The results are particularly encouraging because some evidence suggests that our sample included many patients who were treatment resistant. The patients had an average of 2.6 previous hospitalizations and high rates of comorbidity. Our results also are consistent with recent reports of patients with borderline personality disorder in outpatient psychotherapy who had some degree of hospitalization (
7,
8,
9,
10,
20,).
Our study had several shortcomings. First, rather than using research-based diagnostic instruments — that is, interviews by independent raters— we elected to use the DSM-III-R diagnoses made by clinicians. Although this approach may lack some rigor, it is in keeping with the naturalistic approach at the heart of the project.
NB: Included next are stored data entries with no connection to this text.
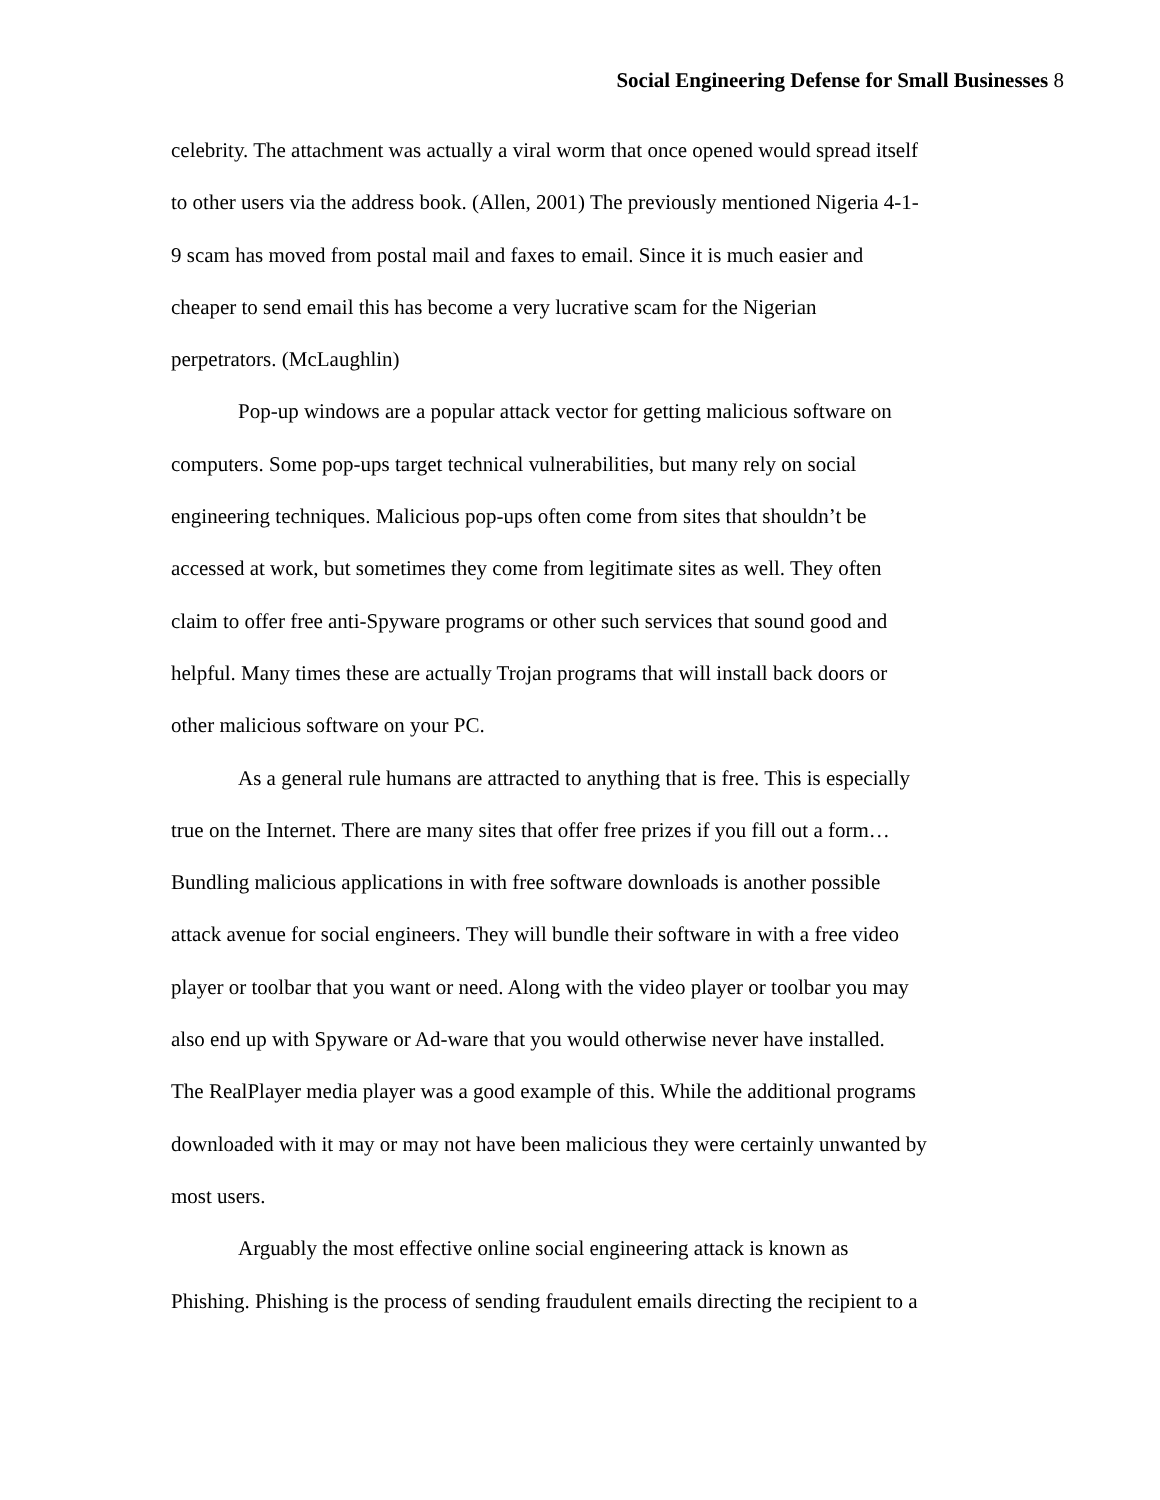Social Engineering Defense for Small Businesses 8
celebrity. The attachment was actually a viral worm that once opened would spread itself
to other users via the address book. (Allen, 2001) The previously mentioned Nigeria 4-1-
9 scam has moved from postal mail and faxes to email. Since it is much easier and
cheaper to send email this has become a very lucrative scam for the Nigerian
perpetrators. (McLaughlin)
Pop-up windows are a popular attack vector for getting malicious software on
computers. Some pop-ups target technical vulnerabilities, but many rely on social
engineering techniques. Malicious pop-ups often come from sites that shouldn’t be
accessed at work, but sometimes they come from legitimate sites as well. They often
claim to offer free anti-Spyware programs or other such services that sound good and
helpful. Many times these are actually Trojan programs that will install back doors or
other malicious software on your PC.
As a general rule humans are attracted to anything that is free. This is especially
true on the Internet. There are many sites that offer free prizes if you fill out a form…
Bundling malicious applications in with free software downloads is another possible
attack avenue for social engineers. They will bundle their software in with a free video
player or toolbar that you want or need. Along with the video player or toolbar you may
also end up with Spyware or Ad-ware that you would otherwise never have installed.
The RealPlayer media player was a good example of this. While the additional programs
downloaded with it may or may not have been malicious they were certainly unwanted by
most users.
Arguably the most effective online social engineering attack is known as
Phishing. Phishing is the process of sending fraudulent emails directing the recipient to a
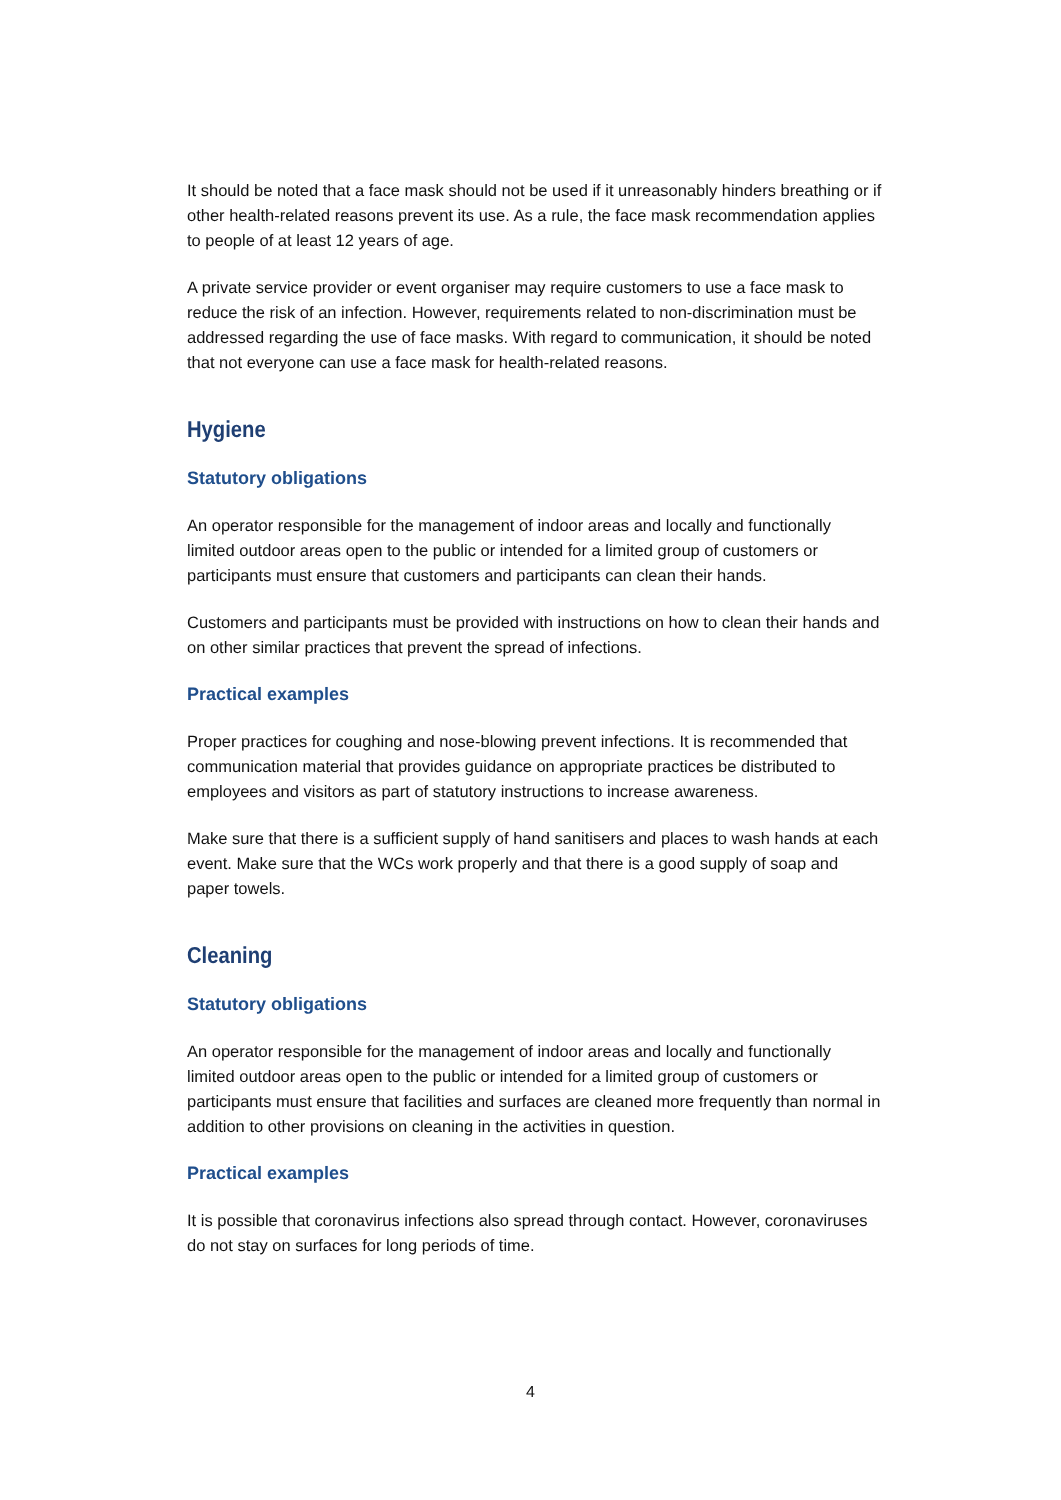It should be noted that a face mask should not be used if it unreasonably hinders breathing or if other health-related reasons prevent its use. As a rule, the face mask recommendation applies to people of at least 12 years of age.
A private service provider or event organiser may require customers to use a face mask to reduce the risk of an infection. However, requirements related to non-discrimination must be addressed regarding the use of face masks. With regard to communication, it should be noted that not everyone can use a face mask for health-related reasons.
Hygiene
Statutory obligations
An operator responsible for the management of indoor areas and locally and functionally limited outdoor areas open to the public or intended for a limited group of customers or participants must ensure that customers and participants can clean their hands.
Customers and participants must be provided with instructions on how to clean their hands and on other similar practices that prevent the spread of infections.
Practical examples
Proper practices for coughing and nose-blowing prevent infections. It is recommended that communication material that provides guidance on appropriate practices be distributed to employees and visitors as part of statutory instructions to increase awareness.
Make sure that there is a sufficient supply of hand sanitisers and places to wash hands at each event. Make sure that the WCs work properly and that there is a good supply of soap and paper towels.
Cleaning
Statutory obligations
An operator responsible for the management of indoor areas and locally and functionally limited outdoor areas open to the public or intended for a limited group of customers or participants must ensure that facilities and surfaces are cleaned more frequently than normal in addition to other provisions on cleaning in the activities in question.
Practical examples
It is possible that coronavirus infections also spread through contact. However, coronaviruses do not stay on surfaces for long periods of time.
4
Also, without randomization to different treatment conditions or comparison groups, we cannot be certain that the improvement documented in this study was a result of the treatment. As we noted earlier, we assigned patients to length of treatment on the basis of clinical decision making in a naturalistic manner. However, other research has documented the basic stability of severe personality disorder diagnoses over time (
21). It would be difficult to imagine that the substantial gains seen in this study were unrelated to treatment. Moreover, random assignment could have resulted in a situation in which clinicians were forced to conduct the treatment in an artificial way that went against their better judgment. For example, patients who clearly needed long-term treatment could have received brief crisis intervention.
As with other studies of severe personality disorders, we must acknowledge that patients who complete a research protocol may represent a subgroup of patients with a better prognosis than those who do not. We do not have data on all patients who dropped out of our study, so we cannot draw more definitive conclusions.
Another deficiency in our study is that we lack detailed information on the type of treatment patients received between discharge and one-year follow-up. We do not have data on the Harding patients, and most of the Menninger patients had left the system. We do know from asking about the nature of aftercare that only some 20 percent had entered substantial day hospital programs after discharge. Most, however, continued with some type of psychotherapy, medication, or both.
Despite these shortcomings, our study had a number of strengths that bolster the value of our findings. First, the large sample size allowed us to study a substantial cross-section of patients with severe personality disorder. Second, the prospective design allowed us to make meaningful comparisons between admission ratings and discharge and follow-up ratings. Third, we used independent raters who were not involved with the treatment, thereby removing the common problem of clinician bias stemming from clinicians' wishes to see their own patients improve. Our raters also were able to achieve interrater reliability on the measures, whereas some other studies have failed to do so. Fourth, our follow-up assessment, unlike those in other studies, was conducted at a fixed period.